While Pfizer says it expects to produce enough pills for more than 180,000 people by the end of the year, the vast majority of the treatments it will provide to the federal government are expected from March to September.

This means that the drug, which appears to be less effective in studies, will be more abundant at first. The Pfizer pill reduces the risk of hospitalization or death by 89 percent when given within three days of the onset of symptoms. The Merck pill was only 50 percent effective when given within five days of the onset of symptoms, but the different designs and timing of clinical trials did not conclusive the comparisons.

Both drugs are intended for people who are older than 65 or have medical conditions that put them at serious risk of Covid. Pfizer has only shown the treatment’s effectiveness in high-risk unvaccinated people, although officials say the company may provide more data later as clinical trials progress. A company spokesperson, Kit Longley, said that demand could be expanded at a later time, depending on what clinical trials show. It is up to the Food and Drug Administration to decide which groups are eligible to take the pill.

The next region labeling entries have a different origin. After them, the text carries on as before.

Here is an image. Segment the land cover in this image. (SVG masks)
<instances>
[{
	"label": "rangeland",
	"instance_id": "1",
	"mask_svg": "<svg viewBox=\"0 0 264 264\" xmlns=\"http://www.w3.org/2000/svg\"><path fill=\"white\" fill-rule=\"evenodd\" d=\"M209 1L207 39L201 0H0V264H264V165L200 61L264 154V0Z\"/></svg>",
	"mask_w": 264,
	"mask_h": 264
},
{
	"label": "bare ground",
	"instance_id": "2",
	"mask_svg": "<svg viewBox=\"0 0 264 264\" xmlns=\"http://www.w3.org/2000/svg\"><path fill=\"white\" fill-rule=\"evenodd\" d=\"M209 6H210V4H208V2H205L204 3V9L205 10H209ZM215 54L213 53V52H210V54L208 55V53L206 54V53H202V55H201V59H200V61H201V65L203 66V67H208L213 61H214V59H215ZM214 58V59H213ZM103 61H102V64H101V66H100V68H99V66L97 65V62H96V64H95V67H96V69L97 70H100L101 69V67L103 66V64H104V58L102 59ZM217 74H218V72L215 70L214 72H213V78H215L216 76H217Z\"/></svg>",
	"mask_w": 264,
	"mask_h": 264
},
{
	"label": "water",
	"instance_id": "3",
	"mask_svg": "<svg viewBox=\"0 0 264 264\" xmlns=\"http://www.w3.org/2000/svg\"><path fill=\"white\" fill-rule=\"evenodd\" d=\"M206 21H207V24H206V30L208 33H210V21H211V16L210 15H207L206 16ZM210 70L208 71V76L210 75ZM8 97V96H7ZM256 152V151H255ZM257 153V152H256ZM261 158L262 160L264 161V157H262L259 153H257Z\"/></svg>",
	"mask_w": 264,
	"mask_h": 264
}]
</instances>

Merck, which applied for a license for the drug Last month, he said the agency would decide whether to authorize the unvaccinated as well as the vaccinated. A panel of experts who advise the Food and Drug Administration on antimicrobial drugs meeting is scheduled See you at the end of the month to discuss Merck’s medicine.

Dr. “I think it’s a powerful new tool for keeping people alive and out of the hospital,” Dowdy said. “But the people who will get these are people who can be diagnosed quickly and are at enough risk for someone to think they might need to go to the hospital.”

Pfizer and Merck plan to increase production next year. Pfizer said it expects to produce enough pills to cover more than 21 million people in the first half of next year and 50 million by the end of the year.

Australia and the UK have already snatched some of the supply. Pfizer said on Tuesday had an agreement Allowing other manufacturers to make and sell the pills cheaply for use in 95 developing countries.

The US government had originally planned to order 1.7 million Pfizer treatment courses with an additional 3.3 million options for approximately $700 per course. But with the contract for 10 million treatments, the cost is expected to be significantly lower—perhaps $180 less per treatment.

The contract is yet to be finalized, but an announcement is expected this week.